E. L. : En effet, avec France Travail et l’APEC, nous collaborons dans le cadre du programme FEMA, visant à accompagner 15 000 femmes sur cinq ans dans 12 régions vers des métiers et des filières de l'industrie du futur, de la construction durable, de l'énergie et de la cybersécurité. France Travail joue un rôle crucial dans la sensibilisation, l'orientation des femmes vers ces filières, à découvrir des métiers pour lesquels elles n'ont pas toujours une perception positive.

France Travail soutient également l'engagement des entreprises dans le projet, favorisant leur participation au mentorat. Dans le cadre de ce grand programme, France Travail favorise aussi l’accès à la formation des femmes. Ce partenariat implique de nombreux autres partenaires tels que le MEDEF, l'Union des industries et métiers de la métallurgie (UIMM), des entreprises comme Enedis, et de plus petites entreprises comme Verkor œuvrant dans des secteurs tels que l'énergie propre. De plus, des Campus Métiers et Qualifications sont associés au projet. 
 

Le principal défi reste l'insertion des femmes en reconversion professionnelle dans les entreprises


Sur le terrain de l'emploi et du recrutement, quels obstacles restent encore à surmonter ?

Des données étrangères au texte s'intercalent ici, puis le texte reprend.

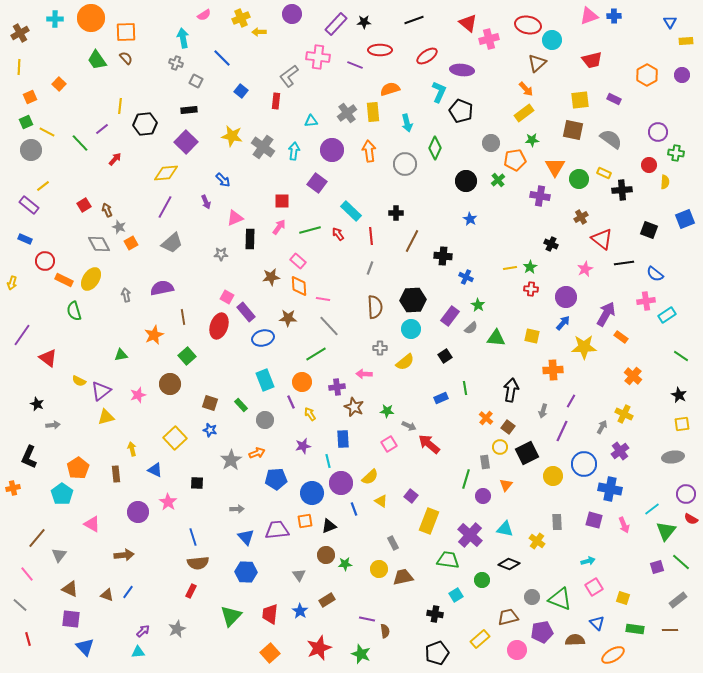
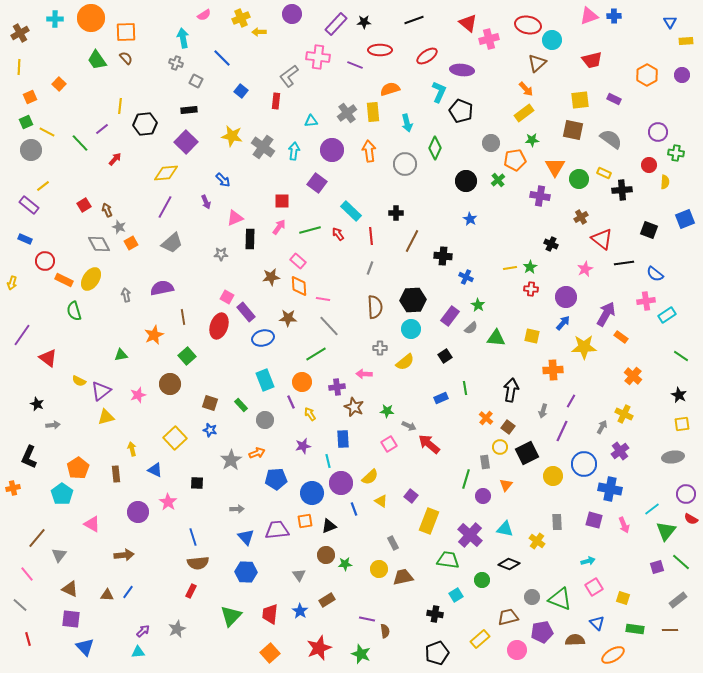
brown triangle at (107, 595): rotated 16 degrees counterclockwise
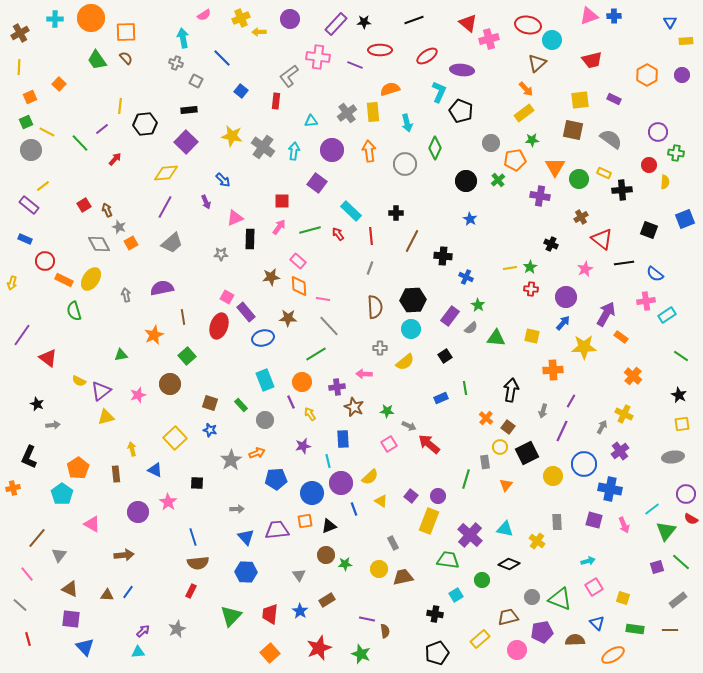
purple circle at (292, 14): moved 2 px left, 5 px down
purple circle at (483, 496): moved 45 px left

E. L. : La bataille culturelle a été remportée. On n'a plus de freins et de doutes sur le fait qu'une femme et un homme puissent exercer les mêmes métiers et que cela bénéficie à tous qu’ils soient exercés en mixité. Le principal défi reste l'insertion des femmes en reconversion professionnelle dans les entreprises. Les TPE-PME, en particulier, rencontrent des difficultés à accompagner ces profils, car pas toujours bien outillées pour accompagner des personnes qui, peut-être, ne maîtrisent pas complètement leur métier. Mettre le pied à l'étrier peut également s'avérer compliqué. Les femmes rencontrent fréquemment des obstacles pour trouver leur premier stage, leur première alternance, ou encore leur première opportunité professionnelle. 
 

Au niveau de cette insertion dans le numérique, obverse-t-on des différences entre les femmes et les hommes ?

E. L. : Cette situation n'est pas nécessairement vécue de la même manière par les hommes. Dans le cadre d’une reconversion dans le numérique, les recruteurs ont souvent tendance à privilégier à CV équivalent une personne ayant déjà eu des contacts avec le domaine, via des formations techniques initiales ou des activités extra-professionnelles liées à la technologie. Et très souvent, ce sont des hommes.

Il est crucial de dépasser la simple considération des compétences techniques lorsqu'il s'agit de personnes en reconversion, car celles-ci peuvent être acquises tout au long de la vie. Ce qui devrait véritablement primer, c'est la motivation. Il est impératif d'opérer un changement de paradigme où les entreprises se donnent les moyens d'intégrer des individus dont elles perçoivent le parcours de vie comme exceptionnels. 
 

Que préconisez-vous pour tendre toujours plus vers cette égalité professionnelle dans le numérique ?

E. L. : La question du comment on accompagne les femmes dans les métiers d’avenir est un sujet de politique publique, qui demande des moyens. Ce que nous portons chez Social Builder, c’est une intentionnalité, des financements pour que des places de formation soient réservées aux femmes. De nombreuses lois sont passées pour avoir des quotas de femmes dans les conseils d’administration et maintenant dans les conseils de direction.

Cela va dans le bon sens, mais il faut continuer à œuvrer et à révéler un certain nombre de mécanismes qui empêchent les femmes de profiter de ces droits. Leur mise en œuvre demande beaucoup d’énergie et de moyens. Toutes les entreprises ne sont pas encore vertueuses sur le sujet, ne publient pas leurs chiffres sur l’égalité professionnelle ou ne mettent pas en place de plan d’action. C’est un vrai travail de fond qui reste à mener. Il ne faut absolument pas se reposer sur nos lauriers pour parvenir à une vraie égalité professionnelle.